An American passenger, Stephen Ward, said he was watching the train's speed on a carriage display screen — and reported that the train accelerated, not slowed, as it headed for disaster.

He said moments before the crash, the display indicated 194 kph (121 mph), more than double the speed limit, whereas earlier in the journey, he saw speeds averaging nearer 100 kph (60 mph).

Ward, an 18-year-old Mormon missionary from Utah, told The Associated Press that seconds after he saw the surprisingly high speed, "the train lifted up off the track. It was like a roller coaster." He recalled a backpack falling from the rack above him as his last memory before being knocked out.

When Ward awoke, he said someone helped him crawl out of a ditch. He thought he was dreaming until he felt his blood-drenched face and began to grasp the scene around him.

"Everyone was covered in blood. There was smoke coming up off the train," he said. "There was a lot of crying, a lot of screaming. There were plenty of dead bodies. It was quite gruesome."

On Friday, workers gradually cleaned up the disaster scene. Hundreds of onlookers watched as crews used a crane to hoist smashed and burned-up cars onto flat-bed trucks to cart them away.

However, the shattered front engine remained beside the track, though lifted back upright. Passenger trains, many of them the identical Alvia model, passed by the spot just yards (meters) away.

At night, grieving families gathered for the first funerals near Santiago de Compostela, a site of Catholic pilgrimage that had been preparing to celebrate its most revered saint, Jesus' disciple James, whose remains are said to rest in a shrine in the city. Annual festivities planned for Thursday were cancelled.

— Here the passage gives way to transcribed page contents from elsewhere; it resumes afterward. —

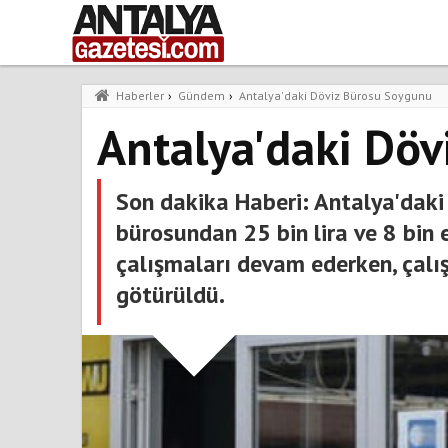
Haberler
›
Gündem
›
Antalya'daki Döviz Bürosu Soygunu
Antalya'daki Döv
Son dakika Haberi: Antalya'daki
bürosundan 25 bin lira ve 8 bin 
çalışmaları devam ederken, çalı
götürüldü.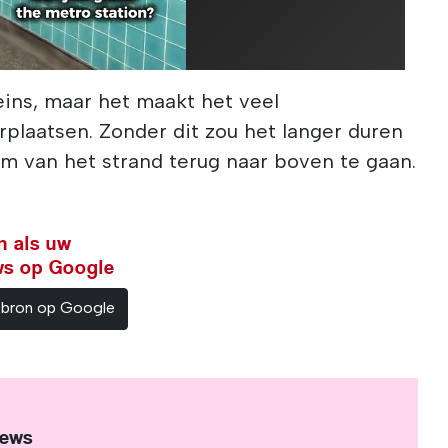
leins, maar het maakt het veel
rplaatsen. Zonder dit zou het langer duren
m van het strand terug naar boven te gaan.
n als uw
ws op Google
sbron op Google
News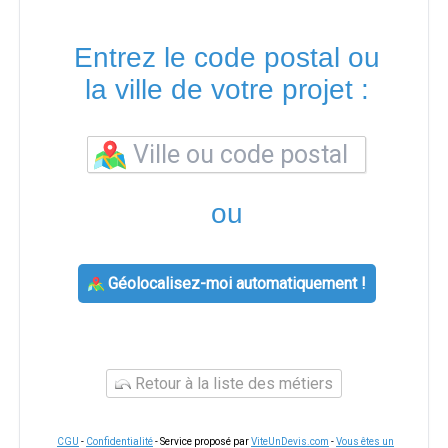
Entrez le code postal ou
la ville de votre projet :
ou
Géolocalisez-moi automatiquement !
Retour à la liste des métiers
CGU
-
Confidentialité
- Service proposé par
ViteUnDevis.com
-
Vous êtes un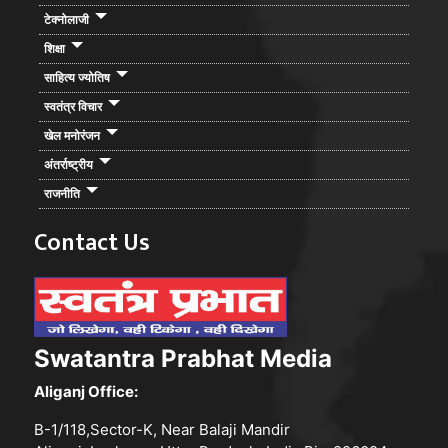
टेक्नोलाजी
शिक्षा
साहित्य ज्योतिष
स्वतंत्र विचार
खेल मनोरंजन
अंतर्राष्ट्रीय
राजनीति
Contact Us
Swatantra Prabhat Media
Aliganj Office:
B-1/118,Sector-K, Near Balaji Mandir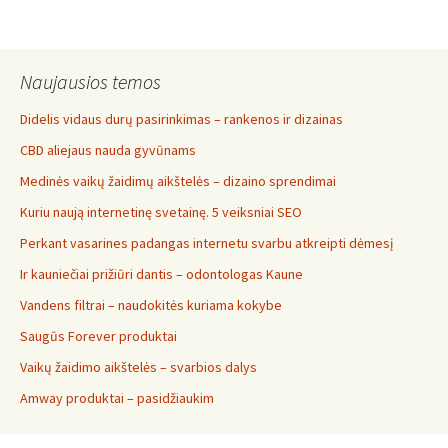
Naujausios temos
Didelis vidaus durų pasirinkimas – rankenos ir dizainas
CBD aliejaus nauda gyvūnams
Medinės vaikų žaidimų aikštelės – dizaino sprendimai
Kuriu naują internetinę svetainę. 5 veiksniai SEO
Perkant vasarines padangas internetu svarbu atkreipti dėmesį
Ir kauniečiai prižiūri dantis – odontologas Kaune
Vandens filtrai – naudokitės kuriama kokybe
Saugūs Forever produktai
Vaikų žaidimo aikštelės – svarbios dalys
Amway produktai – pasidžiaukim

Jaime Iglesias, police chief of Spain's northwest Galicia region, said Amo would be questioned "as a suspect for a crime linked to the cause of the accident." When asked, Iglesias described Amo's alleged offence as "recklessness." He declined to elaborate.

The driver, who suffered a gashed head in the crash, was put under police guard but has yet to be interviewed. That might be delayed because of his injuries, Iglesias said.

Renfe said Amo is a 30-year employee of the state train company, who became an assistant driver in 2000 and a fully qualified driver in 2003.

Antonio del Amo, chief scientific officer of Spain's National Police, cautioned that the death toll could be revised as they continue their work DNA-testing body parts on what they believe are three unidentified victims.

Catholic Church authorities in the U.S. state of Virginia identified the dead American as Ana Maria Cordoba, 47. She had been travelling to Santiago de Compostela to meet up with her youngest son, also named Santiago, who had just completed the area's celebrated religious trek through the mountains of northern Spain: El Camino de Santiago, or "The Way of St. James."

The New York Daily News reported that Cordoba's husband and daughter also were on the train but survived, with the husband sustaining skull injuries and the daughter a broken leg.

The Dominican government identified its victim as Ynoa Rosalina Gonzalez, 42, a senior official in the country's Economy Ministry. It said Gonzalez' two sisters provided DNA samples to confirm the identity of the body.

Spain, a country of 47 million with extensive and popular train services, also has a history of terrible crashes.

Much of the Spanish and international media have described the crash as Spain's worst since 1944, but this reflects disputed public records that Spain has kept of some previous crashes.

According to Spain's highest-circulation newspaper, El Pais, this is the nation's most deadly train crash since 1972, when an express train collided with a local commuter service and killed 86. Others say 76 or 77 died, which would make its death toll marginally lower than Wednesday's calamity.

The 1944 crash is murkier. The Franco dictatorship at the time sought to suppress news of the full death toll when three trains collided in a tunnel, insisting that 78 perished. Later investigations put the toll above 500.